Rata-rata guru yang ditempatkan di sekolah itu adalah alumni diploma IKIP, tidak ada satu pun yang sudah bergelar sarjana.
Ada yang lepasan Diploma 2 bahkan ada yang hanya Diploma 1. Diploma 2 artinya hanya mengecap pendidikan guru selama 2 tahun dan Diploma 1 yaah belajar jadi guru di IKIP hanya 1 tahun.
Jadi kalian bisa menghitung usia guru-gurunya bukan?
Yang tertua waktu itu adalah yang sekarang menjadi suami saya, kelahiran 1962 karena itulah beliau didaulat menjadi wakil kepala sekolah.

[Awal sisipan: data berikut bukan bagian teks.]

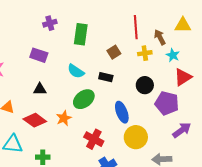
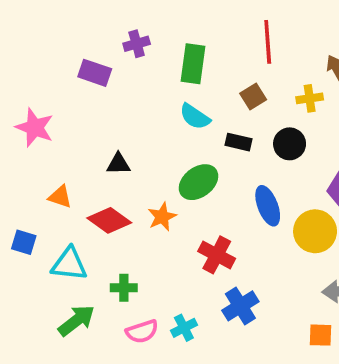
red line: (136, 27) -> (268, 42), moved
purple rectangle: (39, 55) -> (95, 73), moved
cyan semicircle: (76, 71) -> (195, 117), moved
black circle: (145, 85) -> (290, 144), moved
yellow circle: (136, 137) -> (315, 231), moved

Jadi bukan karena kompetensi atau pengalamannya yang menjadi dasar penunjukan jadi wakil kepala sekolah. Lah, kita semua sama-sama guru baru, minim kompetensi apalagi pengalaman.
Kalau soal pengalaman mengajar, mungkin saya masih bisa menepuk dada waktu itu, karena saya sudah mengajar sejak tahun 1984, dua tahun sebelum terangkat menjadi guru ASN dan ditempatkan di sekolah itu.
Namun, soal kompetensi, kita sama. Sama-sama masih belajar dan berjuang mengukir prestasi.
Berada di lingkungan baru dan minim fasilitas membuat jiwa kotaku memberontak. Tidak ada listrik, tidak ada air bersih, pasar jauh dan hanya beroperasi dua kali sepekan. Itu semua yang memicu niatku untuk segera pindah dari sana.
Namun, takdir berkata lain.
Allah Swt telah menulis di Lauhul Mahfudz kalau jodoh saya menanti di Balocci. Kita sama-sama lahir di Kota Makassar, jauh-jauh dibawa ke desa untuk dipertemukan dan ditakdirkan membangun rumah tangga. Begitulah, jodoh memang rahasia Ilahi.
14 Februari 1990 saya menikah dengan Pak Wakil Kepala Sekolah dan mencoba bertahan stay di sana hingga lahir anak kedua. Tahun 1993, saya memaksa Ayangbeb pindah dan kembali ke kota asal yaitu kota Makassar.
Usaha pindah mengajar sebenarnya sudah kami lakukan sejak hamil anak pertama, tetapi baru terwujud saat anak kedua lahir. Oktober 1993 saya resmi mengikuti ayangbeb yang 3 bulan lebih dahulu pindah ke SMP Negeri 7 Makassar.
Lalu jejak kehidupan dan semua kenangannya selama di Balocci, perlahan tapi pasti mulai memudar. Kami terus melangkah dan hanya sesekali bercerita kepada anak-anak, bahwa dahulu ibu bapaknya ini dipertemukan oleh Allah di suatu desa di kaki gunung Bulusaraung.
Setelah 35 Tahun
Sebenarnya mengunjungi kembali desa Balocci ini bukan yang pertama kalinya. Setelah pindah pada tahun 1993, saya bersama Ida pernah mengunjungi desa ini pada tahun 2018 dan mengabadikannya dalam tulisan yang berjudul Menapaki Jejak 32 Tahun.